Pocket these tips to make patient insurance verification and eligibility determination a breeze.
Terry A. Fletcher, BS, CPC, CCC, CEMC, SCP-CA, ACS-CA, CCS-P, CCS, CMSCS, CMC, QMGC, QMCRC, QMPM, a healthcare coding and billing consultant based in Laguna Beach, California, suggests the following best practices.
- Check to see whether the plan is active. This is especially important now that the Affordable Care Act (ACA) has gone through so many changes; a lot of the private plans available through the healthcare marketplace aren’t necessarily valid or active at this point, Fletcher notes.
- Ask the patient whether there have been any recent insurance changes or if there will be any changes in the near future.
- Find out whether the patient has coverage from multiple insurance companies — and check whether the patient has updated their coordination of benefits with each payer.
- If the patient is 65 or older, check whether they use Medicare. For example, some people are eligible for Medicare — but still use a plan provided by an employer or are covered in other ways through private insurance. Depending on the circumstance, this could denote a Medicare Secondary Payer (MSP) situation and needs to be billed carefully to avoid denials.

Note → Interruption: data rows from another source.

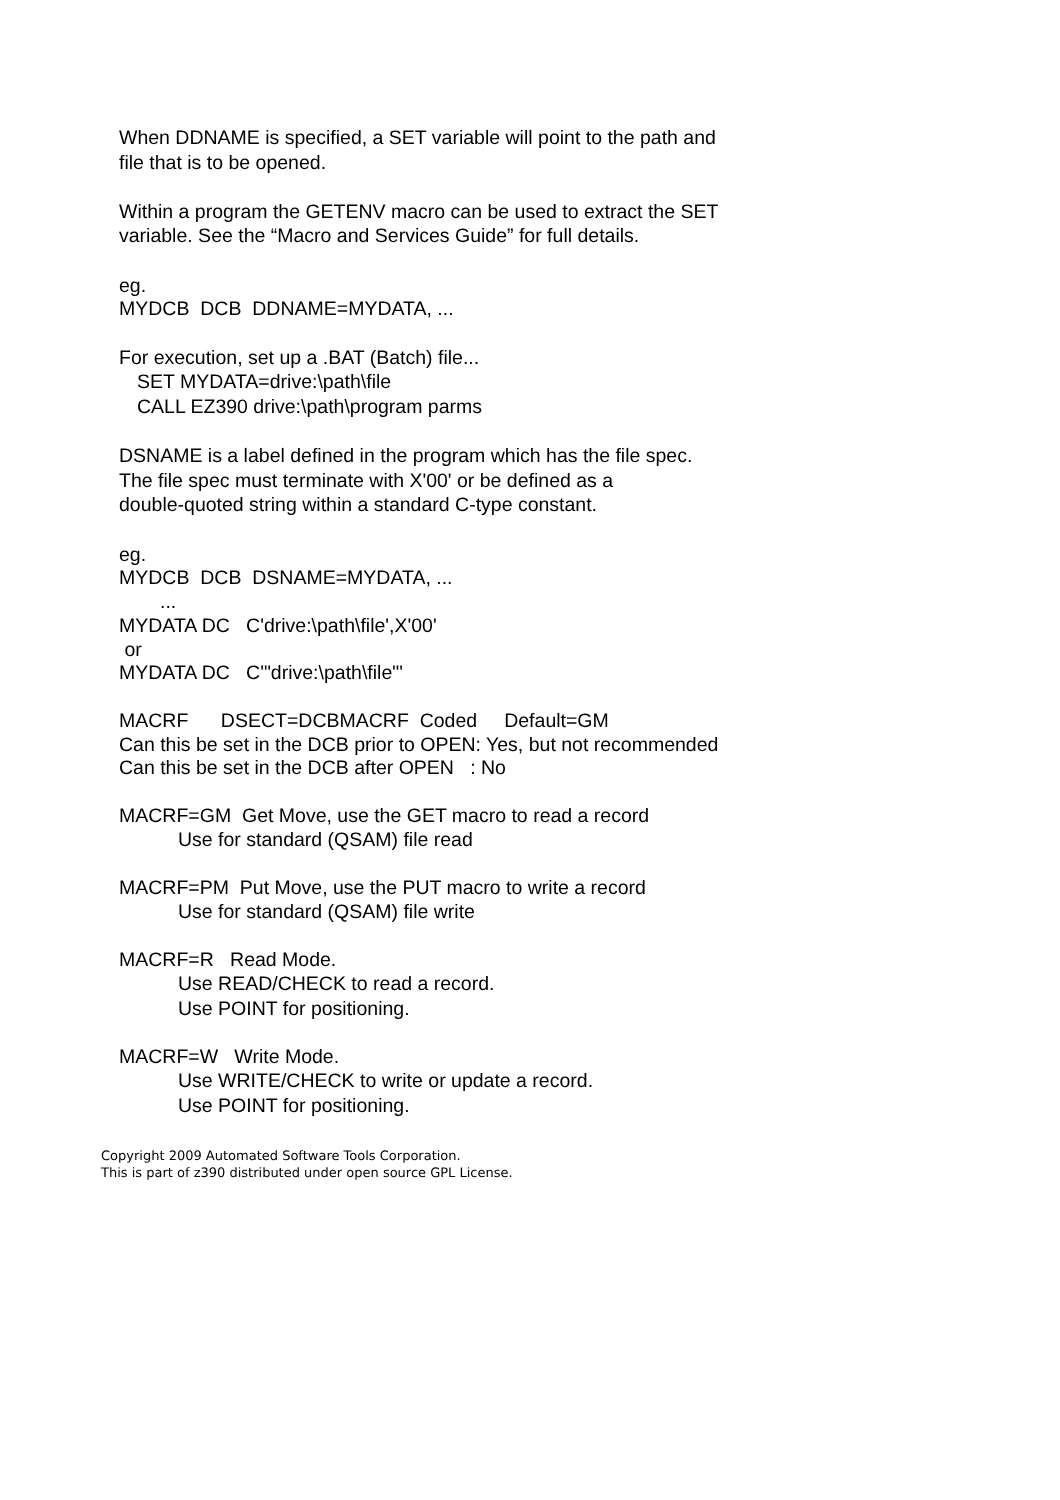When DDNAME is specified, a SET variable will point to the path and
file that is to be opened.
Within a program the GETENV macro can be used to extract the SET
variable. See the “Macro and Services Guide” for full details.
eg.
MYDCB  DCB  DDNAME=MYDATA, ...
For execution, set up a .BAT (Batch) file...
SET MYDATA=drive:\path\file
CALL EZ390 drive:\path\program parms
DSNAME is a label defined in the program which has the file spec.
The file spec must terminate with X'00' or be defined as a
double-quoted string within a standard C-type constant.
eg.
MYDCB  DCB  DSNAME=MYDATA, ...
...
MYDATA DC   C'drive:\path\file',X'00'
or
MYDATA DC   C'"drive:\path\file"'
MACRF      DSECT=DCBMACRF  Coded     Default=GM
Can this be set in the DCB prior to OPEN: Yes, but not recommended
Can this be set in the DCB after OPEN   : No
MACRF=GM  Get Move, use the GET macro to read a record
Use for standard (QSAM) file read
MACRF=PM  Put Move, use the PUT macro to write a record
Use for standard (QSAM) file write
MACRF=R   Read Mode.
Use READ/CHECK to read a record.
Use POINT for positioning.
MACRF=W   Write Mode.
Use WRITE/CHECK to write or update a record.
Use POINT for positioning.
Copyright 2009 Automated Software Tools Corporation.
This is part of z390 distributed under open source GPL License.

- Check whether the patient needs prior authorization or a referral for the specific service they’re seeking. Bonus tip: When you go through the effort to confirm these types of details with a particular payer, make a list, so you’re not verifying the same information over and over, Fletcher says. Most payers keep these policies for a while, and you can designate a person and timeline for checking the payer’s website and policies to see whether they’ve made any changes.
- Understand if the patient’s coverage includes diagnostics, procedures, or both. This is especially important in situations involving newer technologies used in some procedures.
- Check for benefit limits and frequency guidelines, as some plans have ceilings on costs or visits or services.
- Know whether some services, such as services surrounding behavioral health, mental health, or substance abuse, have particular payer requirements.
- If the patient is a Medicare beneficiary and a service or item isn’t covered, make sure you explain the reason why the Centers for Medicare & Medicaid Services (CMS) won’t cover it. Your next step should be to get an Advance Beneficiary Notice of Noncoverage (ABN) on file — and to provide a signed copy to the patient.
- Make sure patients know their responsibility for payment, especially for self-pay patients who require good faith estimates under the No Surprises Act.